**Work required**
Copy each line of the following material that has the string "down".

**Raw data**
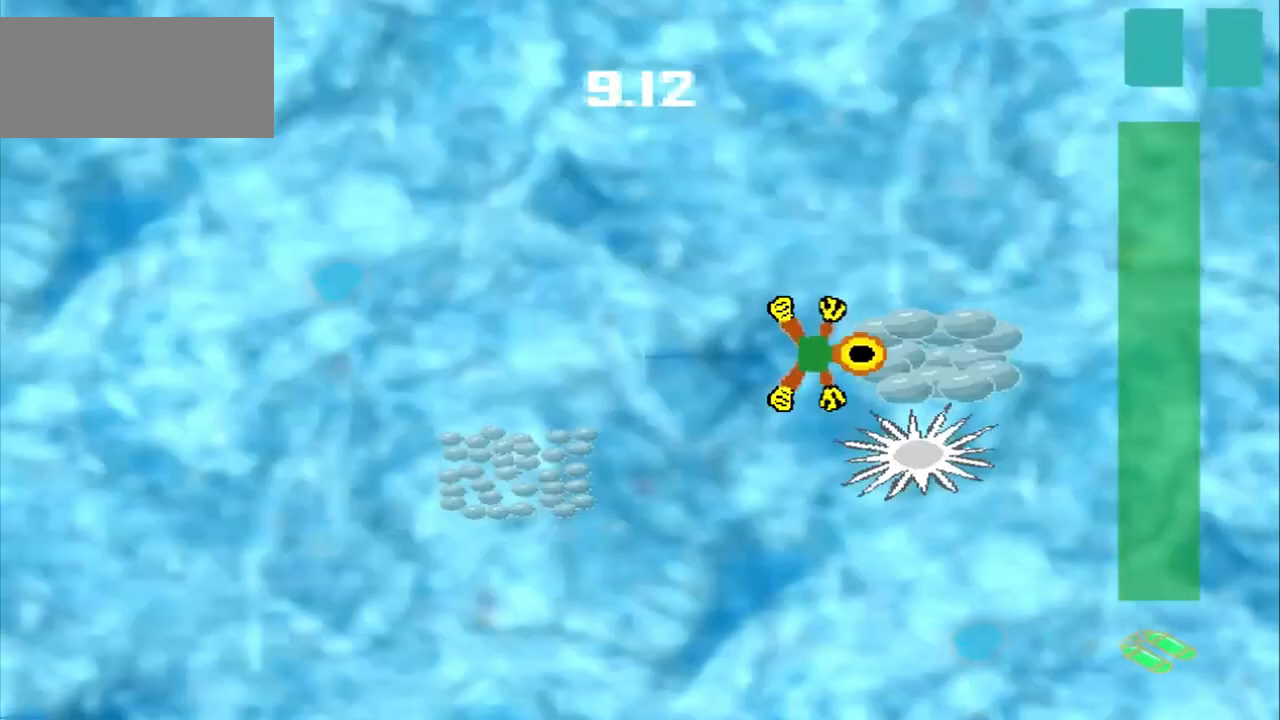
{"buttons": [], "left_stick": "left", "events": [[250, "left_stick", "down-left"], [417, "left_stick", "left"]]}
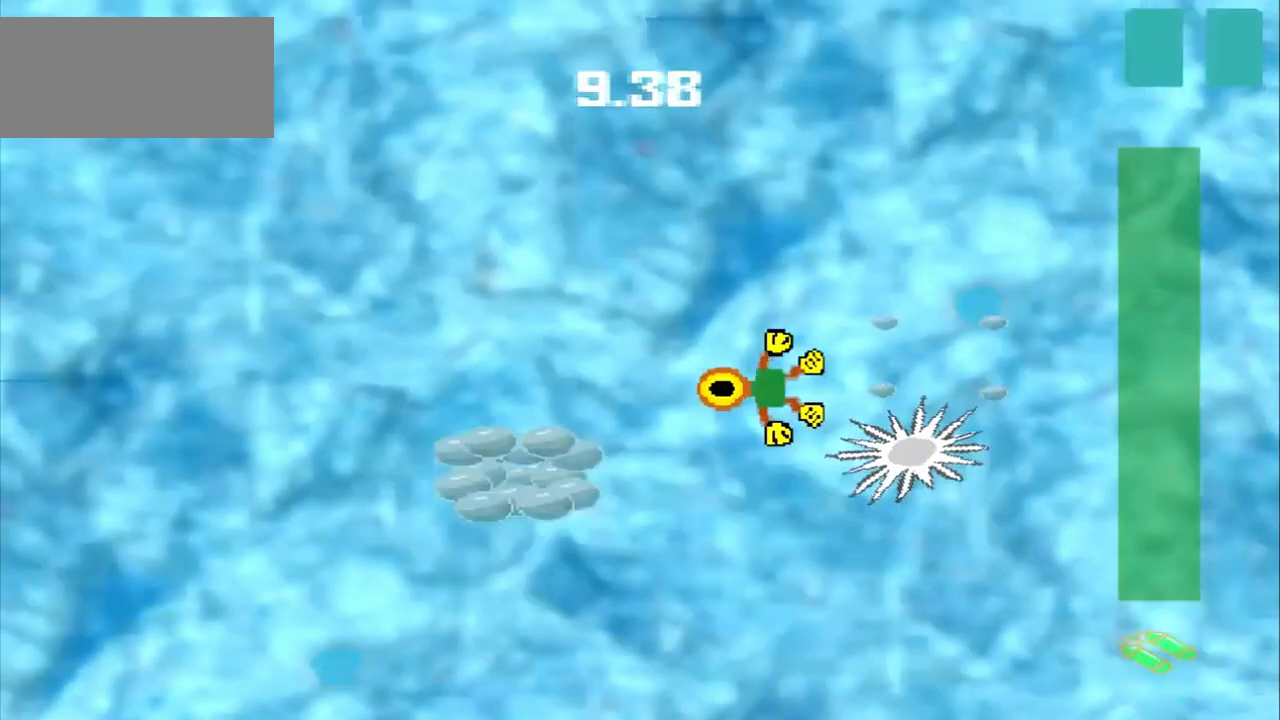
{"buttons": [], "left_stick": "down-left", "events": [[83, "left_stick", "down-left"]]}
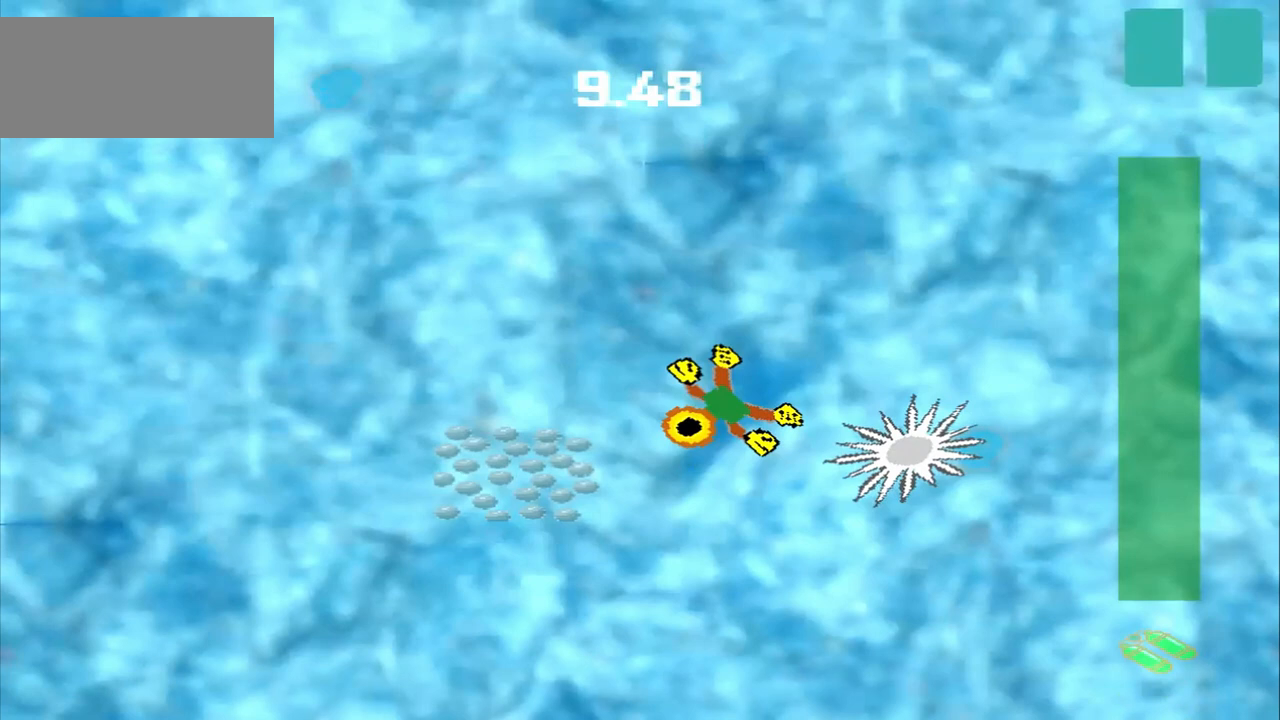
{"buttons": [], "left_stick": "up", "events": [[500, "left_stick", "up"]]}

...

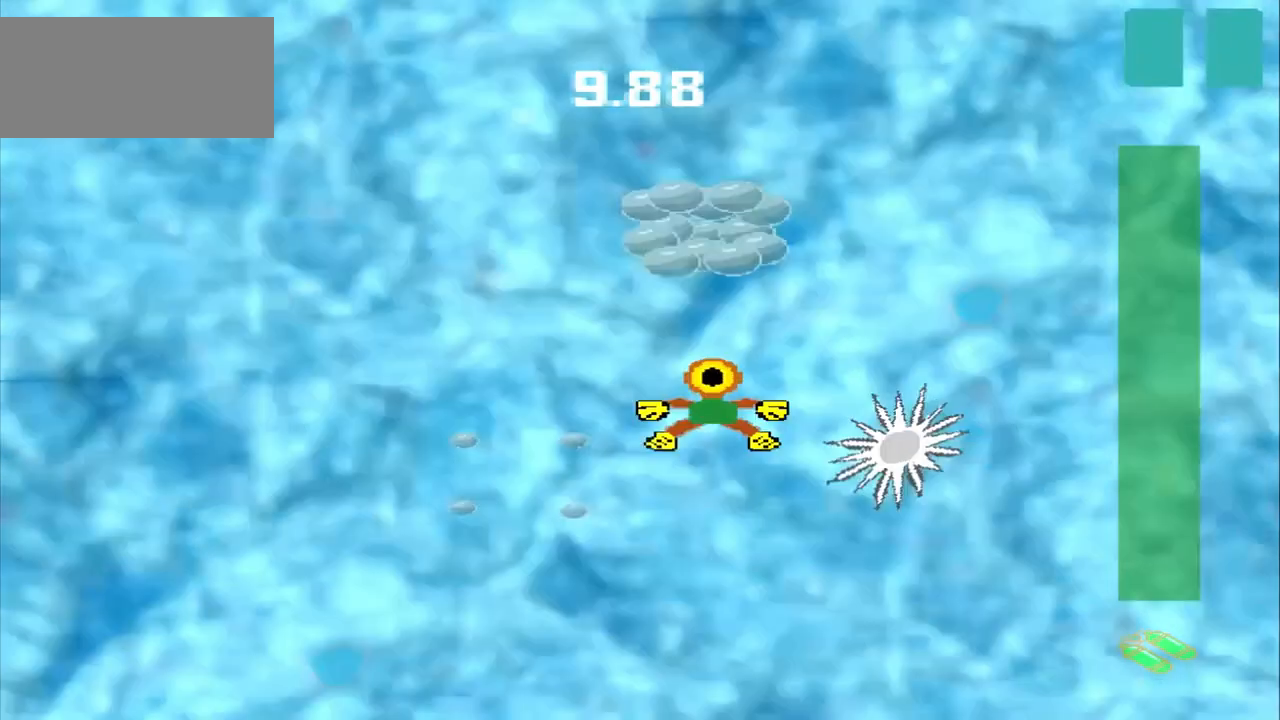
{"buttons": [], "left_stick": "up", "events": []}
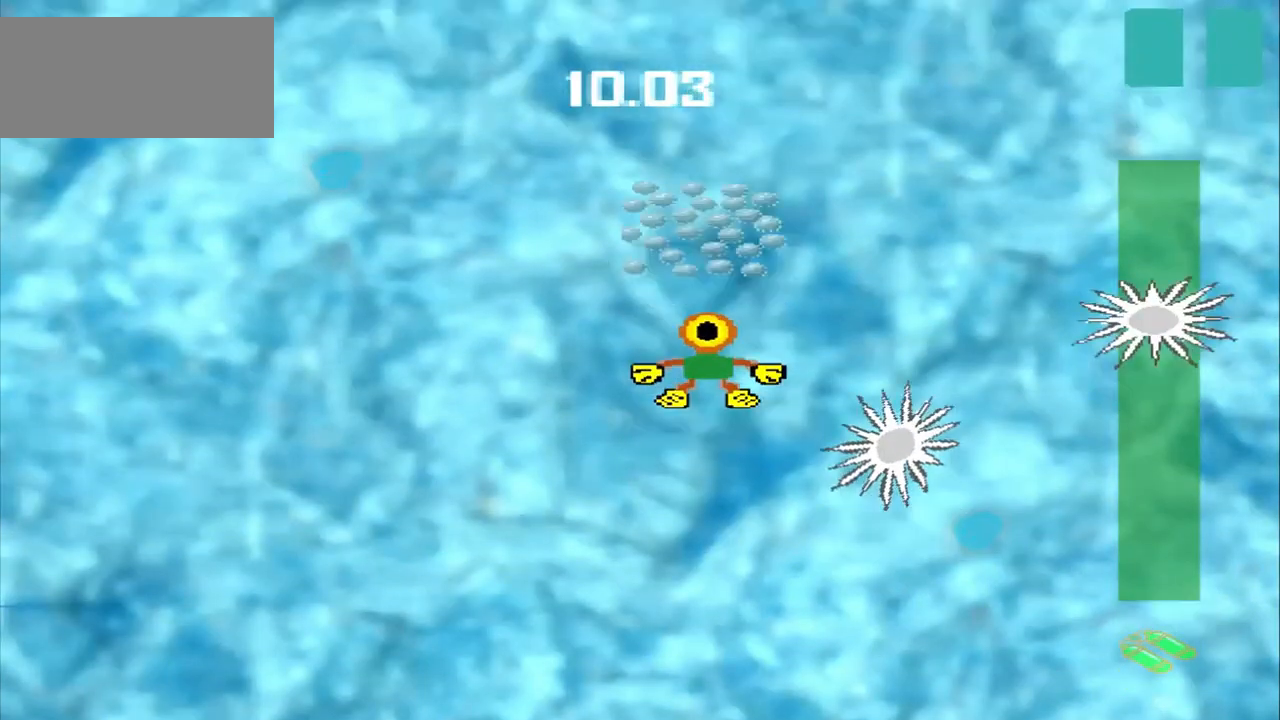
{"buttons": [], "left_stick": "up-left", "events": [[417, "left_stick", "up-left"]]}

* * *

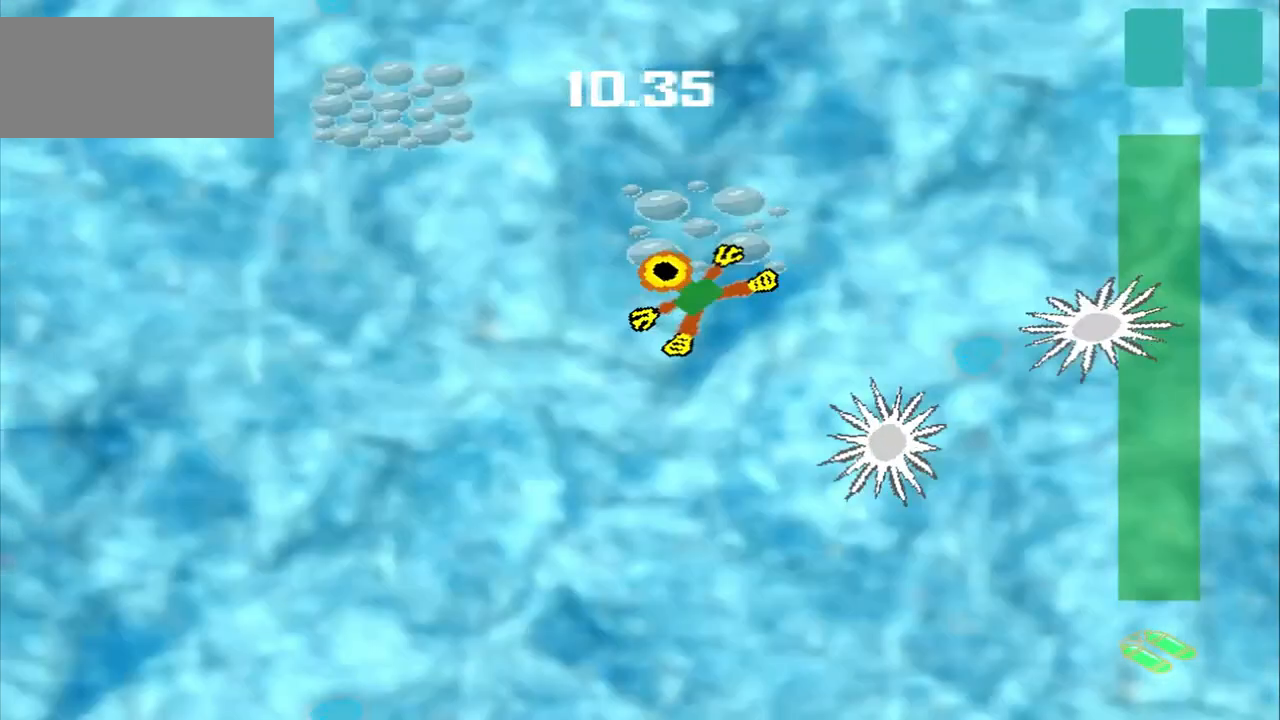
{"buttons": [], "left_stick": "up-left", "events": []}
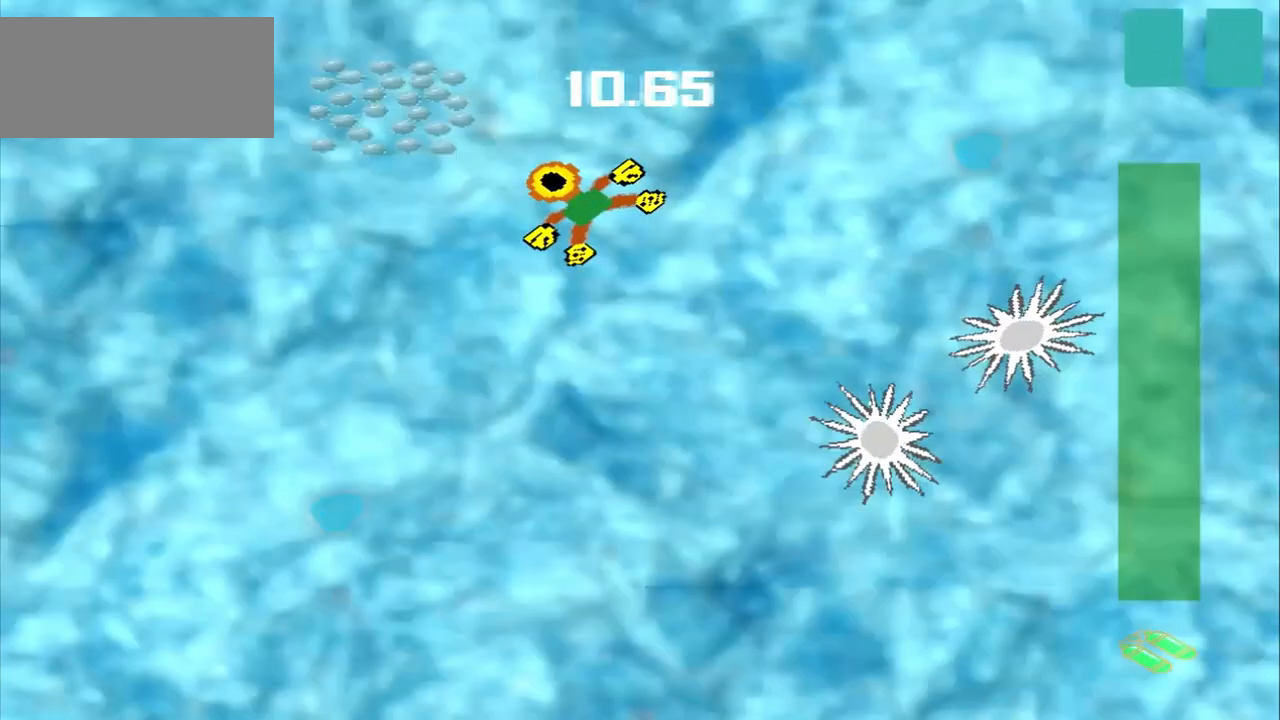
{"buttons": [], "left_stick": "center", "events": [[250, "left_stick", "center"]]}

**Response below**
{"buttons": [], "left_stick": "left", "events": [[250, "left_stick", "down-left"], [417, "left_stick", "left"]]}
{"buttons": [], "left_stick": "down-left", "events": [[83, "left_stick", "down-left"]]}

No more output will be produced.